B. La nécessité du sursis à statuer en présence d’une instance parallèle
L’article R. 142-1-A poursuit en imposant au juge de la tarification de surseoir à statuer « si cette autre juridiction est déjà saisie » et « lorsque la demande lui en est faite ». Les deux conditions étaient réunies en l’espèce. La cour d’appel compétente en matière de sécurité sociale était saisie de l’appel du jugement de Lille. L’employeur avait expressément sollicité le sursis.
La cour d’appel d’Amiens justifie également sa décision par « l’intérêt d’une bonne administration de la justice ». Cette formule renvoie à l’article 378 du code de procédure civile qui régit le sursis à statuer. Elle traduit le souci d’éviter des décisions contradictoires. Si le juge de la tarification statuait sur l’imputation alors que l’inopposabilité venait ultérieurement à être prononcée, la décision de tarification perdrait son objet.
La décision présente une cohérence certaine avec les règles processuelles applicables. Elle respecte le principe selon lequel la question préalable doit être tranchée avant la question principale.
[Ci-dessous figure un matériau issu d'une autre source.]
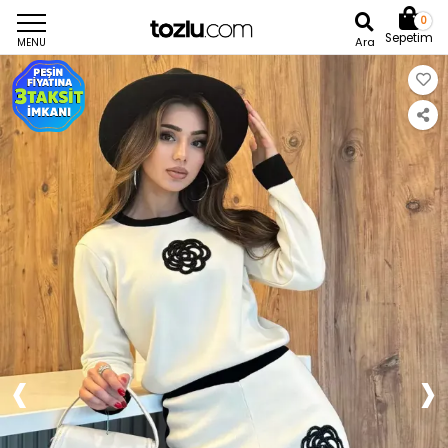
0
Sepetim
Ara
MENU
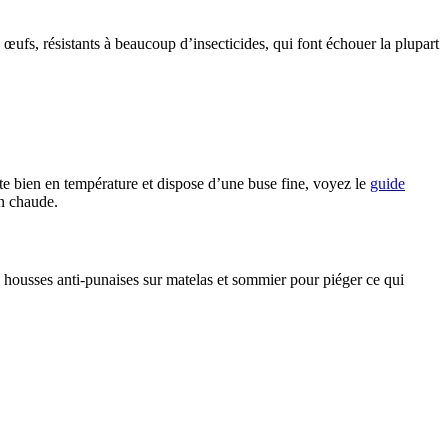
 œufs, résistants à beaucoup d’insecticides, qui font échouer la plupart
nte bien en température et dispose d’une buse fine, voyez le
guide
n chaude.
es housses anti-punaises sur matelas et sommier pour piéger ce qui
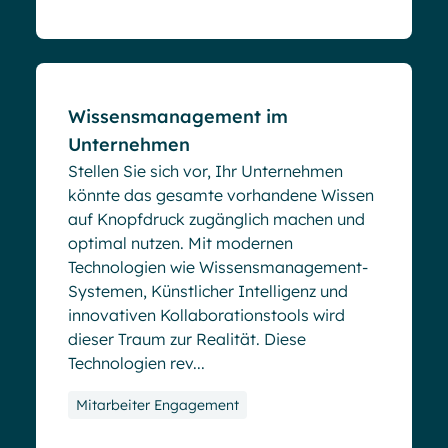
Blog
Wissensmanagement im
Unternehmen
Stellen Sie sich vor, Ihr Unternehmen
könnte das gesamte vorhandene Wissen
auf Knopfdruck zugänglich machen und
optimal nutzen. Mit modernen
Technologien wie Wissensmanagement-
Systemen, Künstlicher Intelligenz und
innovativen Kollaborationstools wird
dieser Traum zur Realität. Diese
Technologien rev...
Mitarbeiter Engagement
L’opposabilité conditionne en effet la possibilité même d’imputer le sinistre au compte de l’employeur.
II. Les enjeux pratiques de l’articulation des contentieux pour l’employeur
Le sursis à statuer présente des avantages pour l’employeur contestataire (A) mais engendre également des conséquences sur la durée de la procédure et la situation comptable (B).
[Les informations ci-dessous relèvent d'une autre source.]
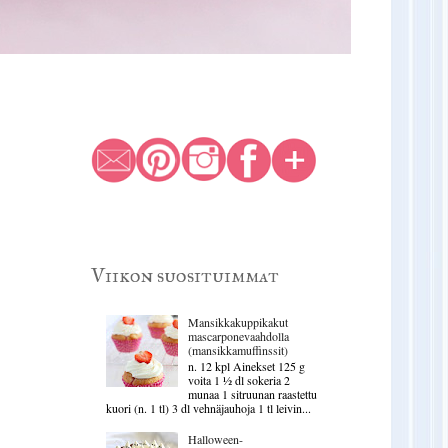
Viikon suosituimmat
Mansikkakuppikakut
mascarponevaahdolla
(mansikkamuffinssit)
n. 12 kpl Ainekset 125 g
voita 1 ½ dl sokeria 2
munaa 1 sitruunan raastettu
kuori (n. 1 tl) 3 dl vehnäjauhoja 1 tl leivin...
Halloween-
A. La préservation des droits de l’employeur par le sursis à statuer
L’employeur avait développé une stratégie contentieuse sur deux fronts. Il contestait d’une part l’opposabilité de la prise en charge devant le juge du contentieux général. Il sollicitait d’autre part le retrait du sinistre de son compte devant le juge de la tarification. Le sursis permet de ne pas préjuger de l’issue du litige d’opposabilité.
Si l’employeur obtient gain de cause en appel sur l’inopposabilité, la question de l’imputation au compte spécial deviendra sans objet. La décision de prise en charge ne pourra lui être opposée. Il ne supportera pas le coût du sinistre dans le calcul de son taux de cotisation. Cette issue serait plus favorable qu’une simple inscription au compte spécial.
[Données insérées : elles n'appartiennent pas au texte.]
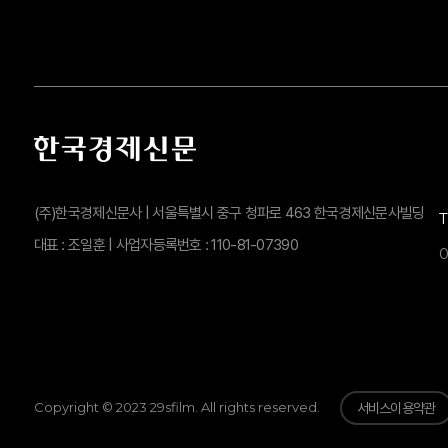
(주)한국경제신문사 | 서울특별시 중구 청파로 463 한국경제신문사빌딩
대표 : 조일훈 | 사업자등록번호 : 110-81-07390
0
Copyright © 2023 29sfilm. All rights reserved.
서비스이용약관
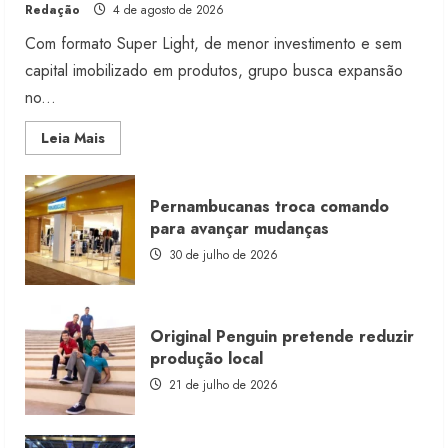
Redação
4 de agosto de 2026
Com formato Super Light, de menor investimento e sem
capital imobilizado em produtos, grupo busca expansão
no...
Read
Leia Mais
more
about
Morena
Rosa
Pernambucanas troca comando
lança
franquia
para avançar mudanças
com
estoque
30 de julho de 2026
consignado
Original Penguin pretende reduzir
produção local
21 de julho de 2026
La demande subsidiaire de l’employeur portait sur l’inscription au compte spécial en raison d’une multi-exposition du salarié. L’article 2 5° de l’arrêté du 16 octobre 1995 permet cette inscription lorsque le salarié a été exposé au risque chez plusieurs employeurs. Le sursis préserve cette option si l’inopposabilité venait à être rejetée. L’employeur conserve ainsi l’ensemble de ses moyens de défense.
B. Les conséquences temporelles et comptables du sursis
Le sursis à statuer suspend le cours de l’instance conformément à l’article 378 du code de procédure civile. La procédure de tarification demeurera en sommeil jusqu’à une décision « passée en force de chose jugée ». Cette formulation implique l’épuisement des voies de recours ordinaires. Un éventuel pourvoi en cassation prolongerait encore l’attente.
Pendant la durée du sursis, l’imputation du sinistre au compte employeur demeure en l’état. Les taux de cotisation calculés pour les années 2022 et suivantes continuent de s’appliquer provisoirement. L’employeur supporte cette charge financière dans l’attente d’une éventuelle régularisation. La cour a d’ailleurs réservé les dépens, ce qui traduit le caractère interlocutoire de sa décision.
L’arrêt illustre la complexité du contentieux de la tarification des accidents du travail. L’employeur doit mener de front plusieurs procédures devant des juridictions distinctes. La durée globale du litige s’en trouve allongée. Cette situation résulte toutefois de l’architecture contentieuse voulue par le législateur, laquelle distingue nettement les questions d’opposabilité et de tarification.